Exercise objective: The number of lines holding "right" in the listing below is all you should give.

Material for the task:

+-------+

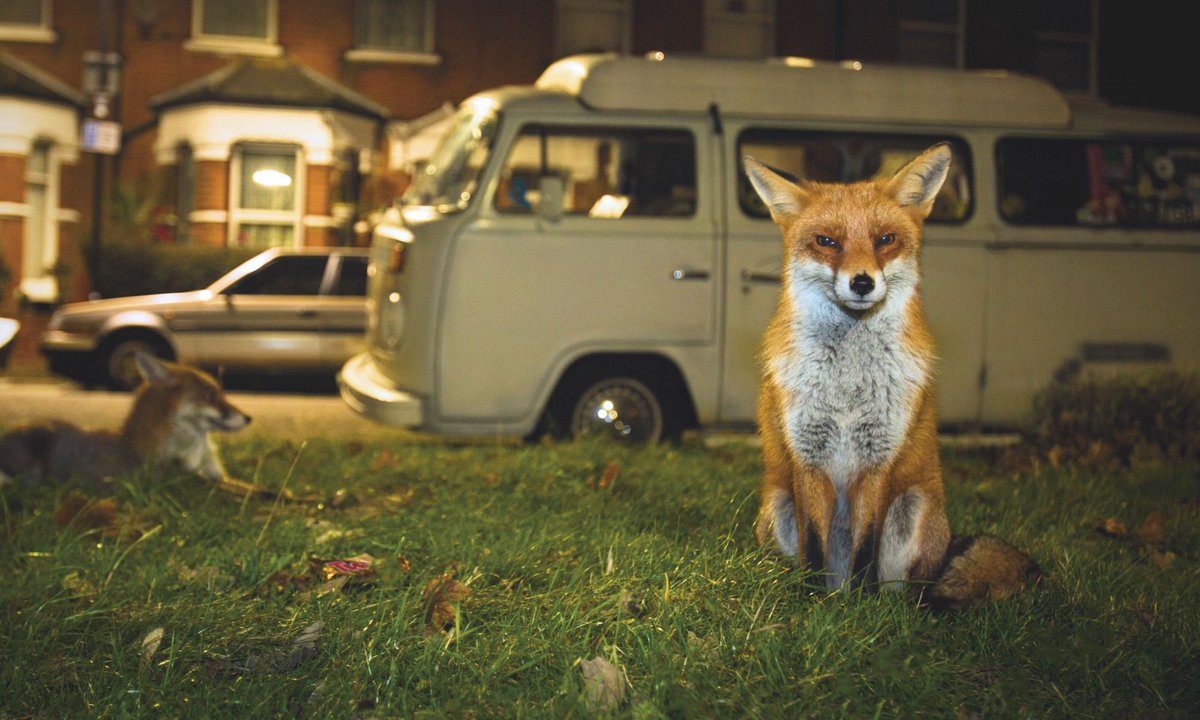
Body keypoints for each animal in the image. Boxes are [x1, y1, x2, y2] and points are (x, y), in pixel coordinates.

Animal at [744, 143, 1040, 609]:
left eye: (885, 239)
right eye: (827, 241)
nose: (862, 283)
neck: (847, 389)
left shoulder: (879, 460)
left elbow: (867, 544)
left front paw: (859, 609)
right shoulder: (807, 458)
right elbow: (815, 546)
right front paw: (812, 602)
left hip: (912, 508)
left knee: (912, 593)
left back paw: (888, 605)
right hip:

+-------+

Output: 5